DATASET CONTENT:
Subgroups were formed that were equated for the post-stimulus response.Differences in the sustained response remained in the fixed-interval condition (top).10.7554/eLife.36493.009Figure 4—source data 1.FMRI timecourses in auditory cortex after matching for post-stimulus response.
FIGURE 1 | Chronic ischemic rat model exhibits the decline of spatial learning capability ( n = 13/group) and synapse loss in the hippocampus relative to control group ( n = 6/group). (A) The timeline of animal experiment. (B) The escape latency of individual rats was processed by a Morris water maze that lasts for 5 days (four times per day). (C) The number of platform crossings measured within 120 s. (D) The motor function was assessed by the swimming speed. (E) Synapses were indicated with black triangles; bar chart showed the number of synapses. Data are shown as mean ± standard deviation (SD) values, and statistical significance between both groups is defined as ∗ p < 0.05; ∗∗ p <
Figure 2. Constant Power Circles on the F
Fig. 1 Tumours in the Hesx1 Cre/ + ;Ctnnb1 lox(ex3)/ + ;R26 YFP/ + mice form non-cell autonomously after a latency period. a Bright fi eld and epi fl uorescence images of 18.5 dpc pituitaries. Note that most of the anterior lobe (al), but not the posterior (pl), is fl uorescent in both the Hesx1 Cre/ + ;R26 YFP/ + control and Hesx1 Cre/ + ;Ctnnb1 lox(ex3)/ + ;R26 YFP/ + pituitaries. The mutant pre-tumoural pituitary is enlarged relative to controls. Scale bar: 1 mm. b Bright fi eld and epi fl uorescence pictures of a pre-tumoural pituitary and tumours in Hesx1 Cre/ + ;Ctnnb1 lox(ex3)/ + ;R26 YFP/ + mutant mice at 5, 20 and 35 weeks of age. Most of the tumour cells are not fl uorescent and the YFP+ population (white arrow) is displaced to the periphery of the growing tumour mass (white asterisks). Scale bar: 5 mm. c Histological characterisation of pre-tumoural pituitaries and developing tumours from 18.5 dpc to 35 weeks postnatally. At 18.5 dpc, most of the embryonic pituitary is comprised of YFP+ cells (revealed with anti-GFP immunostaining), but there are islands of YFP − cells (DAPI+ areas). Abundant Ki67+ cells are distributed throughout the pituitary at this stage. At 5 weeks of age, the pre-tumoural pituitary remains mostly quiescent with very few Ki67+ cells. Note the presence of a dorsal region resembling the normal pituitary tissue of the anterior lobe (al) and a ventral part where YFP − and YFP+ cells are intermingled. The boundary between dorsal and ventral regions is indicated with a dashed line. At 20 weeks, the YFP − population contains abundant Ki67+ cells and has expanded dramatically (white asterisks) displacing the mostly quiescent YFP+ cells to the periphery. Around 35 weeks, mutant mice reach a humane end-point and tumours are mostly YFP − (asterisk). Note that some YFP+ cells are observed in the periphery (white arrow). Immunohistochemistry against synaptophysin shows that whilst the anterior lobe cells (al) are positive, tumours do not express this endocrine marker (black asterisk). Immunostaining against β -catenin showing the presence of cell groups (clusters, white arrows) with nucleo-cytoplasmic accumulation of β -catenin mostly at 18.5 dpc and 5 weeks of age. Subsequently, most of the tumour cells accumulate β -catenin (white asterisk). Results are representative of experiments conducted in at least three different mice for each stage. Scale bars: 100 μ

WHAT THE EXERCISE ASKS: Retype the material above from start to finish without any changes.

ANSWER BOX:
Subgroups were formed that were equated for the post-stimulus response.Differences in the sustained response remained in the fixed-interval condition (top).10.7554/eLife.36493.009Figure 4—source data 1.FMRI timecourses in auditory cortex after matching for post-stimulus response.
FIGURE 1 | Chronic ischemic rat model exhibits the decline of spatial learning capability ( n = 13/group) and synapse loss in the hippocampus relative to control group ( n = 6/group). (A) The timeline of animal experiment. (B) The escape latency of individual rats was processed by a Morris water maze that lasts for 5 days (four times per day). (C) The number of platform crossings measured within 120 s. (D) The motor function was assessed by the swimming speed. (E) Synapses were indicated with black triangles; bar chart showed the number of synapses. Data are shown as mean ± standard deviation (SD) values, and statistical significance between both groups is defined as ∗ p < 0.05; ∗∗ p <
Figure 2. Constant Power Circles on the F
Fig. 1 Tumours in the Hesx1 Cre/ + ;Ctnnb1 lox(ex3)/ + ;R26 YFP/ + mice form non-cell autonomously after a latency period. a Bright fi eld and epi fl uorescence images of 18.5 dpc pituitaries. Note that most of the anterior lobe (al), but not the posterior (pl), is fl uorescent in both the Hesx1 Cre/ + ;R26 YFP/ + control and Hesx1 Cre/ + ;Ctnnb1 lox(ex3)/ + ;R26 YFP/ + pituitaries. The mutant pre-tumoural pituitary is enlarged relative to controls. Scale bar: 1 mm. b Bright fi eld and epi fl uorescence pictures of a pre-tumoural pituitary and tumours in Hesx1 Cre/ + ;Ctnnb1 lox(ex3)/ + ;R26 YFP/ + mutant mice at 5, 20 and 35 weeks of age. Most of the tumour cells are not fl uorescent and the YFP+ population (white arrow) is displaced to the periphery of the growing tumour mass (white asterisks). Scale bar: 5 mm. c Histological characterisation of pre-tumoural pituitaries and developing tumours from 18.5 dpc to 35 weeks postnatally. At 18.5 dpc, most of the embryonic pituitary is comprised of YFP+ cells (revealed with anti-GFP immunostaining), but there are islands of YFP − cells (DAPI+ areas). Abundant Ki67+ cells are distributed throughout the pituitary at this stage. At 5 weeks of age, the pre-tumoural pituitary remains mostly quiescent with very few Ki67+ cells. Note the presence of a dorsal region resembling the normal pituitary tissue of the anterior lobe (al) and a ventral part where YFP − and YFP+ cells are intermingled. The boundary between dorsal and ventral regions is indicated with a dashed line. At 20 weeks, the YFP − population contains abundant Ki67+ cells and has expanded dramatically (white asterisks) displacing the mostly quiescent YFP+ cells to the periphery. Around 35 weeks, mutant mice reach a humane end-point and tumours are mostly YFP − (asterisk). Note that some YFP+ cells are observed in the periphery (white arrow). Immunohistochemistry against synaptophysin shows that whilst the anterior lobe cells (al) are positive, tumours do not express this endocrine marker (black asterisk). Immunostaining against β -catenin showing the presence of cell groups (clusters, white arrows) with nucleo-cytoplasmic accumulation of β -catenin mostly at 18.5 dpc and 5 weeks of age. Subsequently, most of the tumour cells accumulate β -catenin (white asterisk). Results are representative of experiments conducted in at least three different mice for each stage. Scale bars: 100 μ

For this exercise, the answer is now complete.